[Stored items]
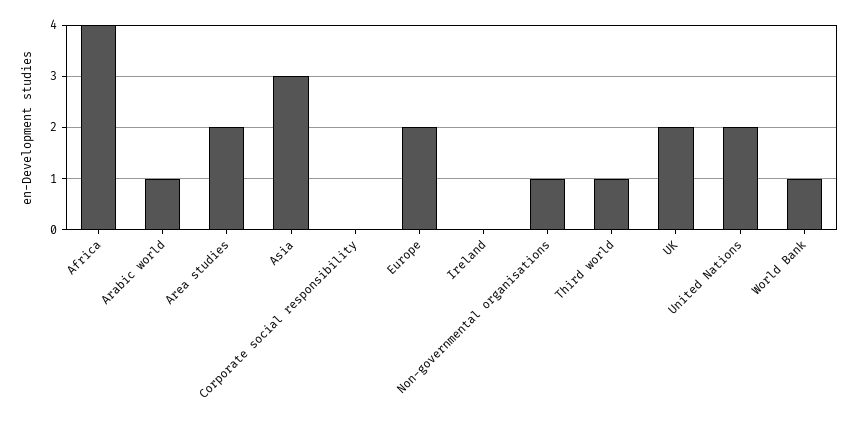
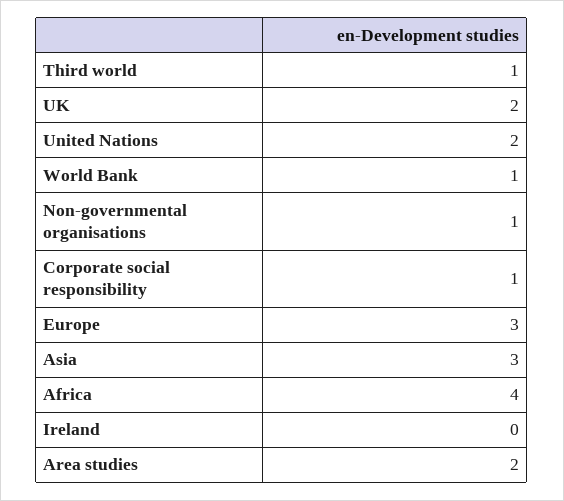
Arabic world: 1 -> none
Corporate social responsibility: 0 -> 1
Europe: 2 -> 3

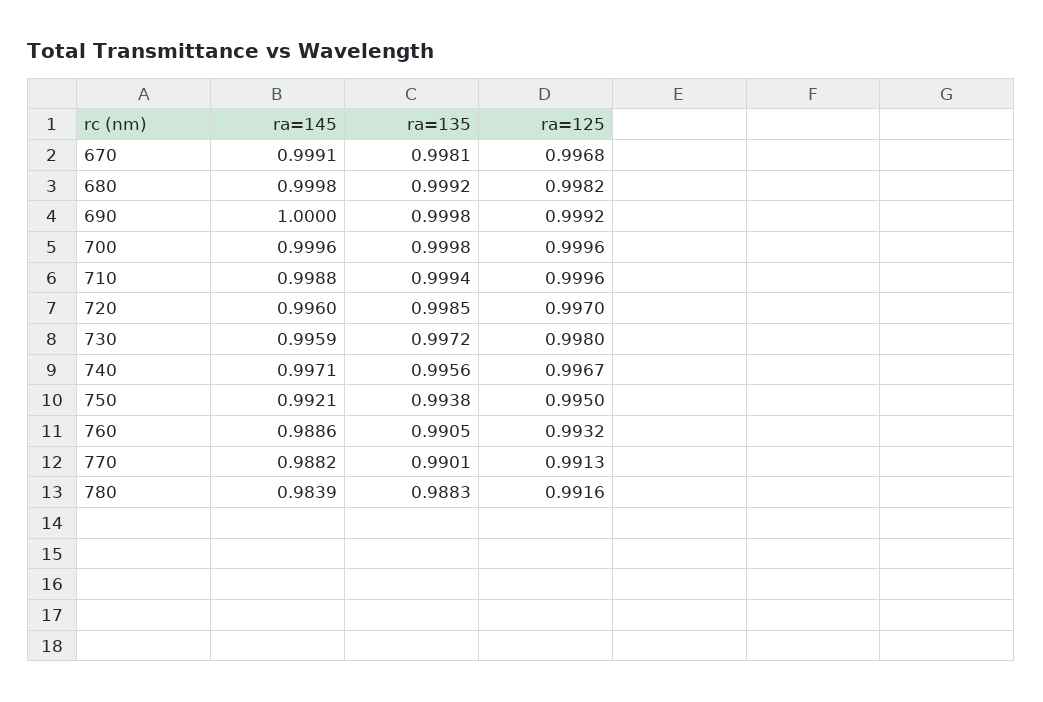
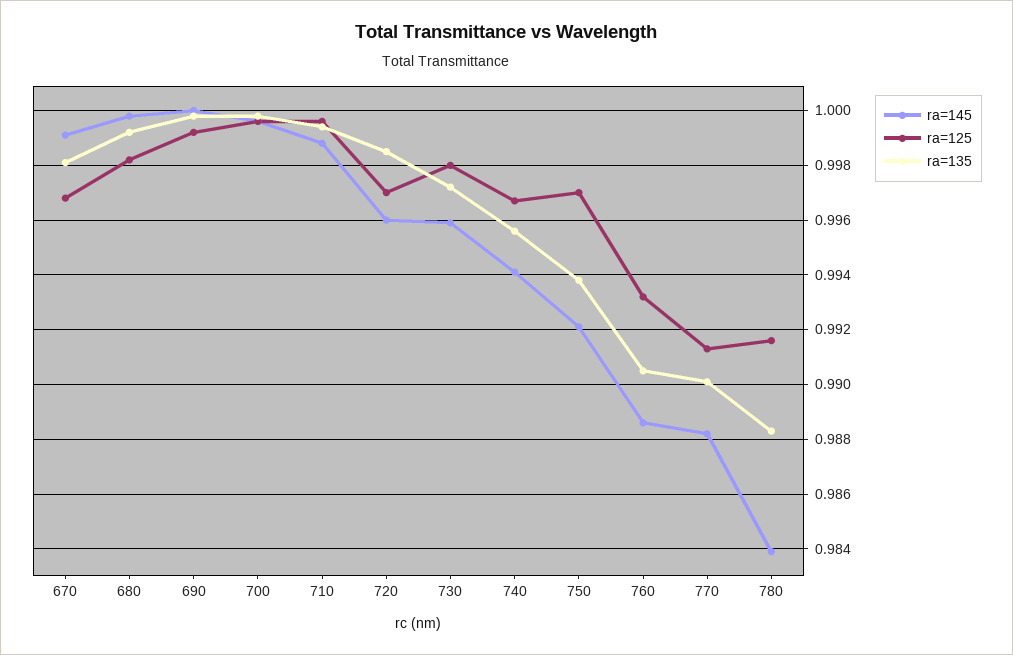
ra=145, 740: 0.9971 -> 0.994
ra=125, 750: 0.995 -> 0.997

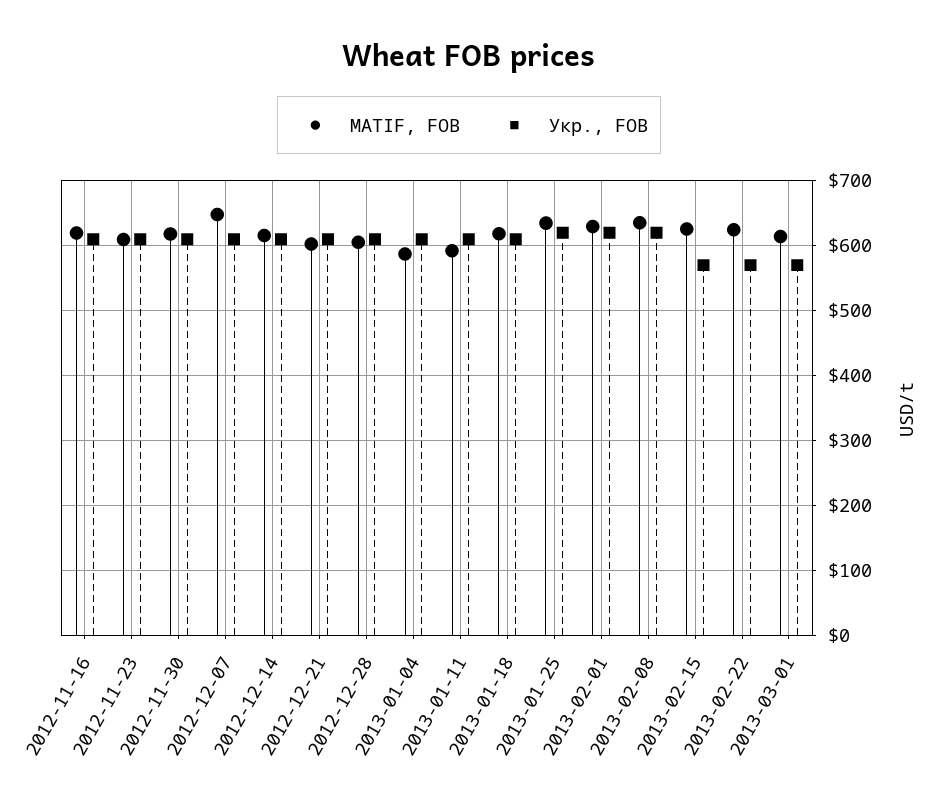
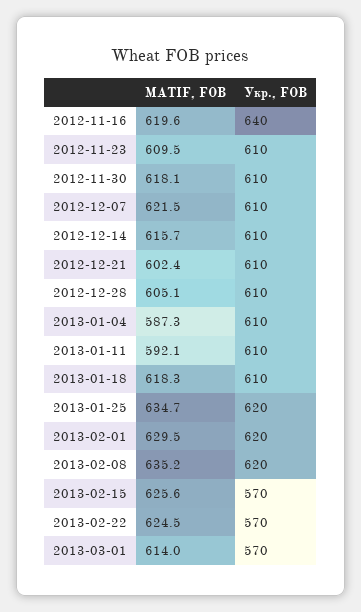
Укр., FOB, 2012-11-16: 610 -> 640
MATIF, FOB, 2012-12-07: 650 -> 621.5

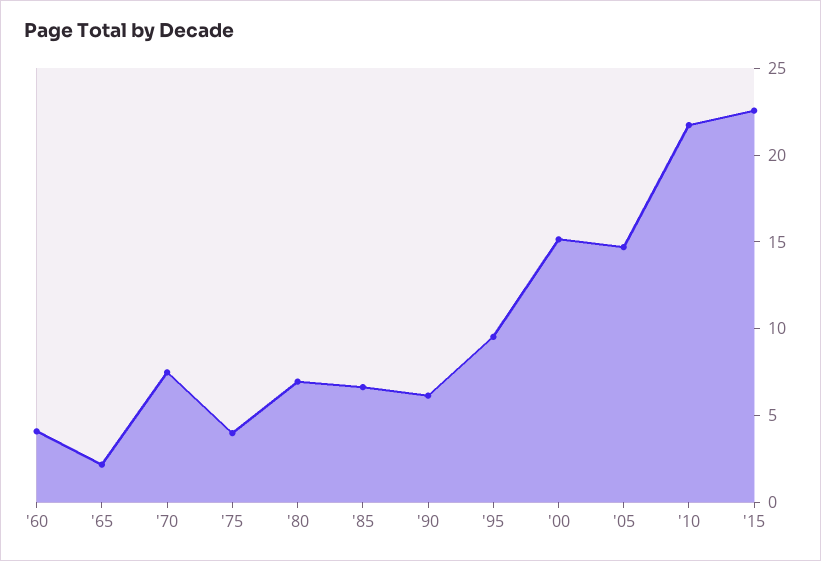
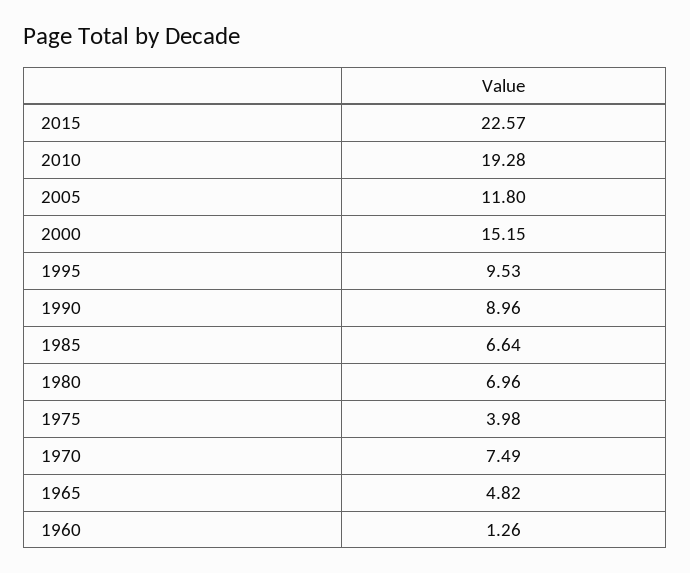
'60: 4 -> 1.26
'65: 2 -> 4.82
'90: 6 -> 8.96
'05: 15 -> 11.8
'10: 22 -> 19.28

▶ [TASK DIRECTIONS]: All of the entries above should be retyped exactly, with the pictures left out.

▶ [EXPECTED ANSWER]:
Arabic world: 1 -> none
Corporate social responsibility: 0 -> 1
Europe: 2 -> 3

ra=145, 740: 0.9971 -> 0.994
ra=125, 750: 0.995 -> 0.997

Укр., FOB, 2012-11-16: 610 -> 640
MATIF, FOB, 2012-12-07: 650 -> 621.5

'60: 4 -> 1.26
'65: 2 -> 4.82
'90: 6 -> 8.96
'05: 15 -> 11.8
'10: 22 -> 19.28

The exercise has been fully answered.